◆ What you are asked to do
Render each line of the listing below as a JSON list of strings, one string per line, with blank lines omitted. Exclude the pictures from the answer.

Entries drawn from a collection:
Start of Block
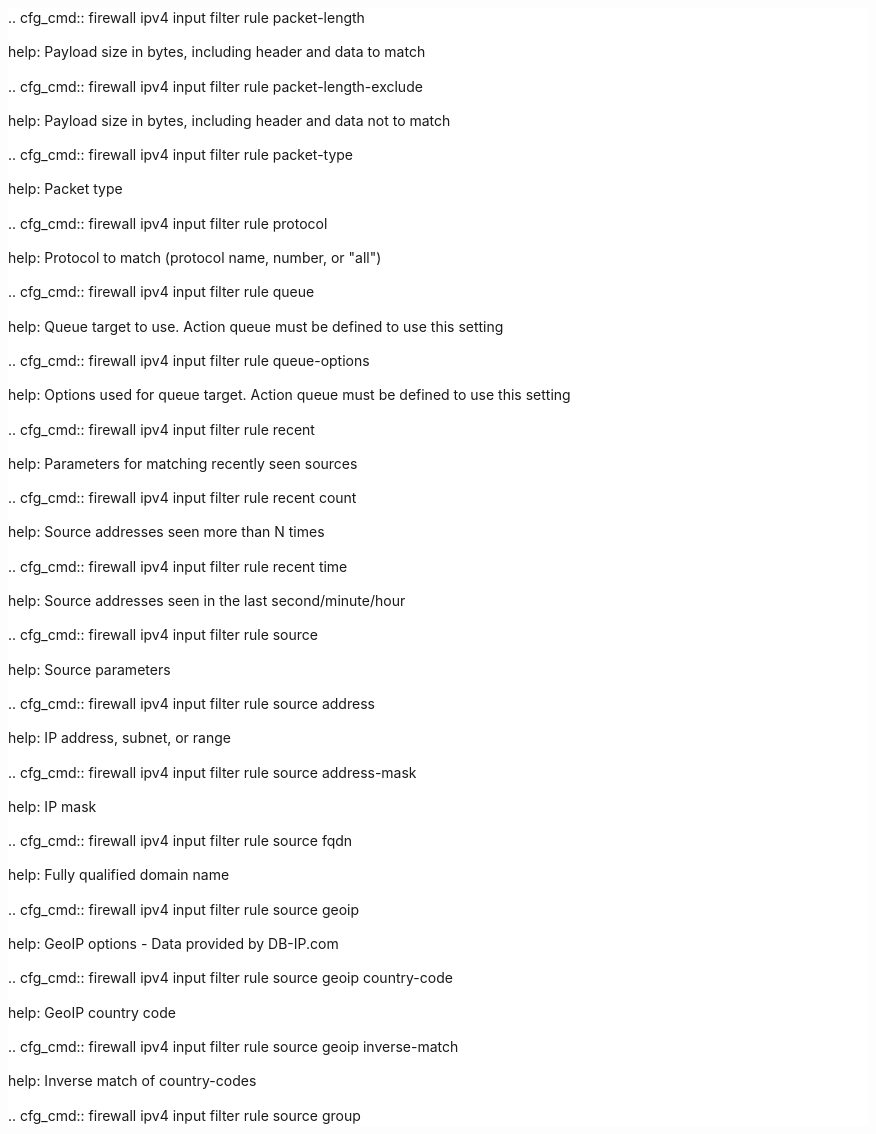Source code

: .. cfg_cmd:: firewall ipv4 input filter rule <tag> packet-length

help: Payload size in bytes, including header and data to match

.. cfg_cmd:: firewall ipv4 input filter rule <tag> packet-length-exclude

help: Payload size in bytes, including header and data not to match

.. cfg_cmd:: firewall ipv4 input filter rule <tag> packet-type

help: Packet type

.. cfg_cmd:: firewall ipv4 input filter rule <tag> protocol

help: Protocol to match (protocol name, number, or "all")

.. cfg_cmd:: firewall ipv4 input filter rule <tag> queue

help: Queue target to use. Action queue must be defined to use this setting

.. cfg_cmd:: firewall ipv4 input filter rule <tag> queue-options

help: Options used for queue target. Action queue must be defined to use this setting

.. cfg_cmd:: firewall ipv4 input filter rule <tag> recent

help: Parameters for matching recently seen sources

.. cfg_cmd:: firewall ipv4 input filter rule <tag> recent count

help: Source addresses seen more than N times

.. cfg_cmd:: firewall ipv4 input filter rule <tag> recent time

help: Source addresses seen in the last second/minute/hour

.. cfg_cmd:: firewall ipv4 input filter rule <tag> source

help: Source parameters

.. cfg_cmd:: firewall ipv4 input filter rule <tag> source address

help: IP address, subnet, or range

.. cfg_cmd:: firewall ipv4 input filter rule <tag> source address-mask

help: IP mask

.. cfg_cmd:: firewall ipv4 input filter rule <tag> source fqdn

help: Fully qualified domain name

.. cfg_cmd:: firewall ipv4 input filter rule <tag> source geoip

help: GeoIP options - Data provided by DB-IP.com

.. cfg_cmd:: firewall ipv4 input filter rule <tag> source geoip country-code

help: GeoIP country code

.. cfg_cmd:: firewall ipv4 input filter rule <tag> source geoip inverse-match

help: Inverse match of country-codes

.. cfg_cmd:: firewall ipv4 input filter rule <tag> source group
End of Block
◆ Task response
[
  "Source code",
  ": .. cfg_cmd:: firewall ipv4 input filter rule <tag> packet-length",
  "help: Payload size in bytes, including header and data to match",
  ".. cfg_cmd:: firewall ipv4 input filter rule <tag> packet-length-exclude",
  "help: Payload size in bytes, including header and data not to match",
  ".. cfg_cmd:: firewall ipv4 input filter rule <tag> packet-type",
  "help: Packet type",
  ".. cfg_cmd:: firewall ipv4 input filter rule <tag> protocol",
  "help: Protocol to match (protocol name, number, or \"all\")",
  ".. cfg_cmd:: firewall ipv4 input filter rule <tag> queue",
  "help: Queue target to use. Action queue must be defined to use this setting",
  ".. cfg_cmd:: firewall ipv4 input filter rule <tag> queue-options",
  "help: Options used for queue target. Action queue must be defined to use this setting",
  ".. cfg_cmd:: firewall ipv4 input filter rule <tag> recent",
  "help: Parameters for matching recently seen sources",
  ".. cfg_cmd:: firewall ipv4 input filter rule <tag> recent count",
  "help: Source addresses seen more than N times",
  ".. cfg_cmd:: firewall ipv4 input filter rule <tag> recent time",
  "help: Source addresses seen in the last second/minute/hour",
  ".. cfg_cmd:: firewall ipv4 input filter rule <tag> source",
  "help: Source parameters",
  ".. cfg_cmd:: firewall ipv4 input filter rule <tag> source address",
  "help: IP address, subnet, or range",
  ".. cfg_cmd:: firewall ipv4 input filter rule <tag> source address-mask",
  "help: IP mask",
  ".. cfg_cmd:: firewall ipv4 input filter rule <tag> source fqdn",
  "help: Fully qualified domain name",
  ".. cfg_cmd:: firewall ipv4 input filter rule <tag> source geoip",
  "help: GeoIP options - Data provided by DB-IP.com",
  ".. cfg_cmd:: firewall ipv4 input filter rule <tag> source geoip country-code",
  "help: GeoIP country code",
  ".. cfg_cmd:: firewall ipv4 input filter rule <tag> source geoip inverse-match",
  "help: Inverse match of country-codes",
  ".. cfg_cmd:: firewall ipv4 input filter rule <tag> source group"
]